Sandia's microsystems pioneering work began in the 1960s with the invention of the laminar flow clean room. Virtually every microdevice fab in the world uses the clean room.

MDL Fab

The MDL has over 30,000 square feet of clean room space.


Radiation-hardened Integrated Circuit Electronics

radiation-hardened integrated circuit electronics

Galileo required radiation-hardened integrated circuit electronics to survive Jupiter's radiation belts.

In the 1970s Sandia established its leadership in radiation-hardened integrated circuit electronics. The ability of the Galileo spacecraft to survive Jupiter's radiation belts was made possible by the integrated circuits supplied by Sandia.

Vertical Cavity Surface Emitting Lasers
In the 1980s Sandia established a capability in optoelectronics that led, in the 1990s, to advances in VCSELs (Vertical Cavity Surface Emitting Lasers) and other devices. VCSELs are revolutionizing the worldwide optical communications network.

Also, in the 1980s Sandia began pioneering work in Strained Layer Superlatices, providing the ability to make customized semiconductor materials.

Base for Critical Microelectronics Processing Equipment
In the 1990s Sandia began a cooperative program with US industry to improve the manufacturing equipment and processes used to make microdevices. This cooperative national effort helped ensure a US supplier base for critical microelectronics processing equipment.

It also led to the establishment of a virtual national laboratory to develop a new paradigm in the ability to define ultra-small devices, Extreme Ultra-Violet lithography.

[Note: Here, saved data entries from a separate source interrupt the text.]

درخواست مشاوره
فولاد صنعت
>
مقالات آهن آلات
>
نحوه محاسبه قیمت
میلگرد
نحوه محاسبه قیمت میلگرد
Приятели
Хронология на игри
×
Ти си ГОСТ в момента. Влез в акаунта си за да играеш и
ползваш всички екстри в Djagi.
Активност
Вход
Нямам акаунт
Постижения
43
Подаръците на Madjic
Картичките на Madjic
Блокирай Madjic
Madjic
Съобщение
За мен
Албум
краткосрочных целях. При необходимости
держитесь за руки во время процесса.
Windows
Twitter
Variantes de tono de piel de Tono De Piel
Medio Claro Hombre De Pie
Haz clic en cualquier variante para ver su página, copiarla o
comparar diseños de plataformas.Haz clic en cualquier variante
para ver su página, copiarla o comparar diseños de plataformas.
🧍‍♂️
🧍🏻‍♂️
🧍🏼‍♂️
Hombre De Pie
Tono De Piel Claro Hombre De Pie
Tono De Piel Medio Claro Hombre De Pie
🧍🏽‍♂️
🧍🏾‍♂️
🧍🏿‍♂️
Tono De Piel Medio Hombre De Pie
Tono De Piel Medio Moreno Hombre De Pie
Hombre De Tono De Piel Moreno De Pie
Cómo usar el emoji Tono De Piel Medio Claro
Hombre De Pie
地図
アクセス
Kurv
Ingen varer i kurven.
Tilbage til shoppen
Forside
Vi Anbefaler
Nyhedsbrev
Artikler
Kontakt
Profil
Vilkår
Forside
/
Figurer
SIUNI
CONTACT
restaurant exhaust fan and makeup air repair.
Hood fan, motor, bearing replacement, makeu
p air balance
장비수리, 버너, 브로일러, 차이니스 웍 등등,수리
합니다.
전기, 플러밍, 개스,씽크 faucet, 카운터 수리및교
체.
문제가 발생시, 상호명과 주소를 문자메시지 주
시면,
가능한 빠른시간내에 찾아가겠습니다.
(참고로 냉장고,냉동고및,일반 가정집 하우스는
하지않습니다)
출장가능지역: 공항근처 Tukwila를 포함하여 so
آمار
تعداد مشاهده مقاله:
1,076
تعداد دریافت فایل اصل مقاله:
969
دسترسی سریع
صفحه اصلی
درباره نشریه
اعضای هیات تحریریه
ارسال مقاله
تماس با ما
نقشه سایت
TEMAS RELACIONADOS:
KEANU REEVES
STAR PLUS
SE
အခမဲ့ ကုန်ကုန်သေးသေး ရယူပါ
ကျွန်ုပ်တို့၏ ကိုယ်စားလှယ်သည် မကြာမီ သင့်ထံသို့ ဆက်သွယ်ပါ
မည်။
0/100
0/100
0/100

Furthermore, in the 1990s Sandia developed SUMMIT™, a groundbreaking capability in surface micromachining.

Established and start-up companies are using SUMMIT™ to bring unique new devices to the marketplace. Lastly, the 1990s saw the development of a broad range of capabilities to make novel microsensors.

The dawn of the new millennium saw no let up in Sandia's leadership in realizing the full promise of microsystems. The chem-lab-on-a-chip is but one example of Sandia's growing capability to develop an integrated microsystem.

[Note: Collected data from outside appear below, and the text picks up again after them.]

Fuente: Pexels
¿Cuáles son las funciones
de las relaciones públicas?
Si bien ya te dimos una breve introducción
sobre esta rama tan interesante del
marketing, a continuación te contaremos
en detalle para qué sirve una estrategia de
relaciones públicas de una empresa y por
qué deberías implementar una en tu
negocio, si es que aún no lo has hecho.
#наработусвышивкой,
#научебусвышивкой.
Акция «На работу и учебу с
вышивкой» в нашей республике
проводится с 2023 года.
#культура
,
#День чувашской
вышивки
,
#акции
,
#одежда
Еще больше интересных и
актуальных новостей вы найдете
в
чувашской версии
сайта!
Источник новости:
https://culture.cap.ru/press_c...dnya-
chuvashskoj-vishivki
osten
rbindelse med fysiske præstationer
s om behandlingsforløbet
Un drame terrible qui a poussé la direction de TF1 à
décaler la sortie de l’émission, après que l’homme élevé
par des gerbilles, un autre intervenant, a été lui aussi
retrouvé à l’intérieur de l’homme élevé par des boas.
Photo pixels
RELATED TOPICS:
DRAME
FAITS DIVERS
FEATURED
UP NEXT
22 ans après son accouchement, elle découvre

What does the future hold?
Use your imagination. Imagine microsystems that generate their own power, energy-saving optoelectronic devices to replace light bulbs, microsystems that can detect the minutest amount of explosives or biological agents, microsystems work round the clock to identify the first sign of a disease, and imagine a safe and reliable nuclear weapons stockpile that provides an enduring deterrent for the nation.